Les dialogues de pédagogies radicales : endoctrinement ou neutralité

 

 

La philosophie depuis l’Antiquité a utilisé la forme dialogue. Paulo Freire l’a souvent utilisé également pour présenter ses idées en philosophie de l’éducation. C’est pourquoi nous inaugurons une petite rubrique intitulée - Les dialogues de pédagogies radicales – qui vise à clarifier certaines questions en philosophie de l’éducation.

 

Endoctrinement ou neutralité

 

Q : Paulo Freire considère que la pédagogie est orientée vers un projet pédagogico-politique. Qu’est-ce qui soustend une telle conception ?

 

I : Pour Paulo Freire, comme pour les autres pédagogues critiques, l’école n’est pas neutre. Il refuse la thèse selon laquelle les savoirs scolaires seraient totalement neutres. Ils véhiculent un curriculum caché de genre, eurocentrique et capitaliste. On peut néanmoins objecter à une telle thèse que cela pourrait conduire à considérer que les savoirs scientifiques que l’on apprend à l’école ne se distinguent pas de l’idéologie.

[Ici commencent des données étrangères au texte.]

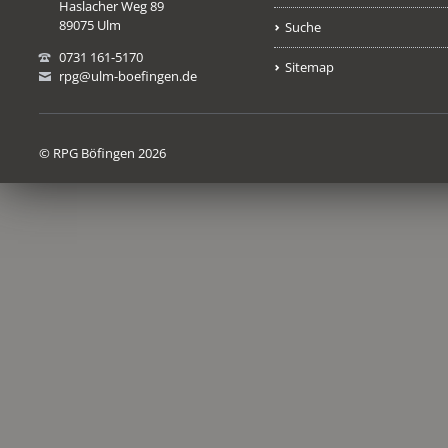
Haslacher Weg 89
89075 Ulm
Suche
0731 161-5170
Sitemap
rpg@ulm-boefingen.de
© RPG Böfingen 2026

Les pédagogues critiques ne contestent pas la nécessité d’un enseignement scientifique. Mais, comme le met en lumière le sociologue et pédagogue critique Boaventura de Sousa Santos, il faut distinguer neutralité et objectivité. Ce qui fait la valeur d’un savoir, c’est son objectivité. Les sciences sociales critiques ne sont pas neutres, mais elles visent l’objectivité factuelle. L’autre point est qu’il existe plusieurs formes de savoir et pas seulement le savoir scientifique, mais également des savoirs issus de l’expérience quotidienne.

 

Q : Quelles sont les objections faites par les adversaires d’une telle vision, comme l’Ecole sans parti, au Brésil ?

 

I : Le mouvement de l’Ecole sans parti considère que l’école au Brésil sous l’effet de la pédagogie de Paulo Freire conduit à un endoctrinement marxiste. Ils veulent faire passer un loi qui impose la neutralité aux enseignants.

Cela renvoie à des débats anciens : l’école est-elle là uniquement pour instruire ou aussi pour éduquer ? Condorcet considérait que l’école devait se limiter à instruire les élèves et que l’éducation devait être réservée aux familles. Il avait pour contre modèle Sparte. Pour lui, une école qui éduque risquait de conduire à embrigadement des consciences par l’État.

Au Brésil, les opposants de l’Ecole sans parti affirment que l’objectif de l’Ecole sans parti est d’empêcher les enseignants d’aborder les questions économiques et sociales avec les élèves, de développer l’esprit critique des élèves concernant ces questions.

Ainsi, les familles de l’Ecole sans parti, membres en particulier de l’église Évangéliste, veulent pouvoir éduquer leurs enfants avec des valeurs homophobes et transphobes par exemple. Elles refusent que l’école aillent contre les valeurs des familles.

 

Q : Mais en France, la neutralité est une obligation de l’enseignant devant ses élèves. Est-ce que cela n’introduit pas une incompatibilité entre la pédagogie de Paulo Freire et la mission de l’enseignant en France ?

 

I : Il faut distinguer deux niveaux : l’endoctrinement d’une part et d’autre part l’éducation à des valeurs démocratiques et humanistes. Le principe de neutralité des enseignants a pour objectif que les enseignants n’embrigadent pas les élèves. Cela veut dire que l’enseignant n’a pas à prendre parti dans les débat partisan politique, à dire pour qui il vote et à encourager les élèves à voter pour ce parti.

Mais en réalité, le débat avec l’Ecole sans parti se pose à un autre niveau. Ce qu’ils veulent c’est que les enseignants ne prennent pas position concernant la lutte contre les discriminations : égalité hommes/femmes, non-discrimination en raison de l’orientation sexuelle ou de l’identité de genre, non-discrimination en raison de la race ou de l’ethnie.

En effet, ce que l’Ecole sans parti qualifie d’endoctrinement marxiste de la part des pédagogues critiques c’est leur engagement contre les discriminations. Ainsi Paulo Freire a-t-il écrit dans Pédagogie de l’autonomie : « L’éthique dont je parle est celle qui se sait confrontée aux manifestations discriminatoires en termes de race, de genre, de classe. C’est pour cette éthique inséparable de la pratique éducative – peu importe si nous travaillons avec des enfants, des jeunes ou des adultes – que nous devons lutter. »

C’est là on l’on voit toute la différence entre l’endoctrinement partisan et la pédagogie critique. La pédagogie critique se donne pour finalité la lutte contre toutes les discriminations. Ce principe est supérieur même à l’obligation de neutralité qui se trouve dans le statut des fonctionnaires. Car la lutte contre les discriminations se retrouve dans les Conventions internationales ou encore par exemple dans le référentiel de formation des enseignants en France.